Hydrocarbons, C9-C11, n-alkanes, isoalkanes, cyclics, <2% aromatics

Administrative data

Endpoint:

acute toxicity: oral

Type of information:

migrated information: read-across from supporting substance (structural analogue or surrogate)

Adequacy of study:

key study

Study period:

1988/5/10 - 1988/5/24

Reliability:

1 (reliable without restriction)

Rationale for reliability incl. deficiencies:

other: According to OECD test guideline 401. GLP.

Data source

Materials and methods

GLP compliance:

yes

Test type:

acute toxic class method

Limit test:

yes

Test material

Test animals

Species:

rat

Strain:

Wistar

Sex:

male/female

Details on test animals or test system and environmental conditions:

TEST ANIMALS
- Source: Kleintierfarm Madoerin AG
- Age at study initiation: 9 weeks
- Weight at study initiation: males: 179-197g, females: 162-180g
- Fasting period before study: 12-18h
- Housing: individually
- Diet (e.g. ad libitum): Pelleted standard Kliba 343, batch 95/88 rat maintenance diet, ad libitum
- Water (e.g. ad libitum): community tap water from Itingen, ad libitum
- Acclimation period: at least one week


ENVIRONMENTAL CONDITIONS
- Temperature (°C): 22 +/- 3
- Humidity (%): 40-70%
- Photoperiod (hrs dark / hrs light): 12

Administration / exposure

Route of administration:

oral: gavage

Vehicle:

unchanged (no vehicle)

Details on oral exposure:

VEHICLE
- Concentration in vehicle: undiluted, as delivered by sponsor
- Amount of vehicle (if gavage): 5000 mg/kg
- Justification: the oral administration was used, because this is one possible route of human exposure during manufacture, handling and use of the test article

Doses:

5000 mg per kg bodyweight

No. of animals per sex per dose:

5 males and 5 females (one dose)

Control animals:

no

Details on study design:

- Duration of observation period following administration: 15 days
- Frequency of observations and weighing: observations were made as to the nature, onset, severity, and duration of toxicological signs 4 times during day one, and once per day during day 2-15. Body weights were recorded on the test day prior to dosing and on Day 8 and Day 15, and at death for those which succumbed.
- Necropsy of survivors performed: yes

Statistics:

The LOGIT-model could not be applied to the observed rates of death. The toxicity was estimated without use of a statistical model.

Results and discussion

Mortality:

No mortality

Clinical signs:

other: 5000 mg/kg: sedation, dyspnea, hunched posture, ruffled fur All animals had recovered until day 5 of the observation

Gross pathology:

All animals were free of abnormalities at postmortem examination.

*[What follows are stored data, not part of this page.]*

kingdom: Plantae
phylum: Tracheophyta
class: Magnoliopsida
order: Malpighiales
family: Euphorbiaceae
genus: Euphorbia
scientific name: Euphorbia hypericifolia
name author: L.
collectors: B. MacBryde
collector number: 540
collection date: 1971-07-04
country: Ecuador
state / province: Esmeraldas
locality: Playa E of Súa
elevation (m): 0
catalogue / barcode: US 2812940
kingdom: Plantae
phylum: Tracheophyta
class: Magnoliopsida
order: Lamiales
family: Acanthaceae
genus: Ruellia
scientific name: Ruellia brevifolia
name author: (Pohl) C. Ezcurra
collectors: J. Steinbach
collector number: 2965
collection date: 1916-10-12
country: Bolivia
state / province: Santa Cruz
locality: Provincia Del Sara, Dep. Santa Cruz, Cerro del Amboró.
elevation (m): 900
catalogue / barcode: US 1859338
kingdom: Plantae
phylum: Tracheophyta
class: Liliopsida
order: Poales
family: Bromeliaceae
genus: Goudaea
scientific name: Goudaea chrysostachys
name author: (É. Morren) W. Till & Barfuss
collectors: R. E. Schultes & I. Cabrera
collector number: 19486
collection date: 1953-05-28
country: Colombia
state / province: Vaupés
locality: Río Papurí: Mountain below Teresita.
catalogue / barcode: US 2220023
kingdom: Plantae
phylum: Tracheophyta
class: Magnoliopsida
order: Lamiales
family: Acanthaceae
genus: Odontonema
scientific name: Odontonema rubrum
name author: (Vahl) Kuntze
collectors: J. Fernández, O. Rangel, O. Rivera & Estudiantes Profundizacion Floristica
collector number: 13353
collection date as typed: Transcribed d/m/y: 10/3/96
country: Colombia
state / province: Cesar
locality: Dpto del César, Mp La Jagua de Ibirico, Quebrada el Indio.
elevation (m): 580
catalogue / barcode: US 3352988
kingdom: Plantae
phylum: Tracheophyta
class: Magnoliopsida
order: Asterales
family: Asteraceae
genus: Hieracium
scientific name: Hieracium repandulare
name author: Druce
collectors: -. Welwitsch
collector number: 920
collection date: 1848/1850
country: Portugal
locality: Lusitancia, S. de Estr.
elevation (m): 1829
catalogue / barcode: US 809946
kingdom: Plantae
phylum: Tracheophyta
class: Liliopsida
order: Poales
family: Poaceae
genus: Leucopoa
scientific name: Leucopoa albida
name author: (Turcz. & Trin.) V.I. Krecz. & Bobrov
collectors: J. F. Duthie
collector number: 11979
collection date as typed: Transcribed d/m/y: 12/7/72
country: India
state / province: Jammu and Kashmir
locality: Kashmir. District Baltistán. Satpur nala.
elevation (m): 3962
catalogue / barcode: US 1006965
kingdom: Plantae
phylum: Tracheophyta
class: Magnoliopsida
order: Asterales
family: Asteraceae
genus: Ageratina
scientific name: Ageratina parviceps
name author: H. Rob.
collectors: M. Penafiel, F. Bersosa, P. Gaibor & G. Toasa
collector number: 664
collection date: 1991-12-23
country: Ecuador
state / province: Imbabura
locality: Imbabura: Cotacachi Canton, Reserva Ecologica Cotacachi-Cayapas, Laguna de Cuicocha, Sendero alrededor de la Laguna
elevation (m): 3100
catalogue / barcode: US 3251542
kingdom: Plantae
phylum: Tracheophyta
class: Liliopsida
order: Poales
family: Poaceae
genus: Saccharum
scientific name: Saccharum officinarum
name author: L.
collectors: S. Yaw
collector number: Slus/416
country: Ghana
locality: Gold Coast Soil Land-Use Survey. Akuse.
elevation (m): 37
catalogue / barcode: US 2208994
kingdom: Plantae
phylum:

Applicant's summary and conclusion

Interpretation of results:

not classified

Remarks:

Migrated information Criteria used for interpretation of results: EU

Conclusions:

The acute oral LD50 for the test material is >5000 mg/kg. Classification as an oral toxicant is not warranted under the new Regulation (EC) 1272/2008 on classification, labeling and packaging of substances and mixtures (CLP) or under Directive 67/518/EEC for dangerous substances and Directive 1999/45/EC for preparations.

Executive summary:

C9 -C11 cyclic aliphatics were administered via oral gavage to 5 male and 5 female rats at a dose of 5000 mg/kg to assess acute oral toxicity.  Animals were observed daily for 15 days post dosing.  At a dose of 5000 mg/kg, signs of toxicity were sedation, dyspnea, hunched posture and ruffled fur. All animals had recovered until day 5 of observation and survived to study termination. All animals were free of abnormalities at postmortem examination.  All surviving animals displayed increases in body weight over their day 0 values.  The acute oral LD50 for C9 -C11 cyclic aliphatics is >5000 mg/kg.  Classification as an oral toxicant is not warranted under the new Regulation (EC) 1272/2008 on classification, labeling and packaging of substances and mixtures (CLP) or under Directive 67/518/EEC for dangerous substances and Directive 1999/45/EC for preparations.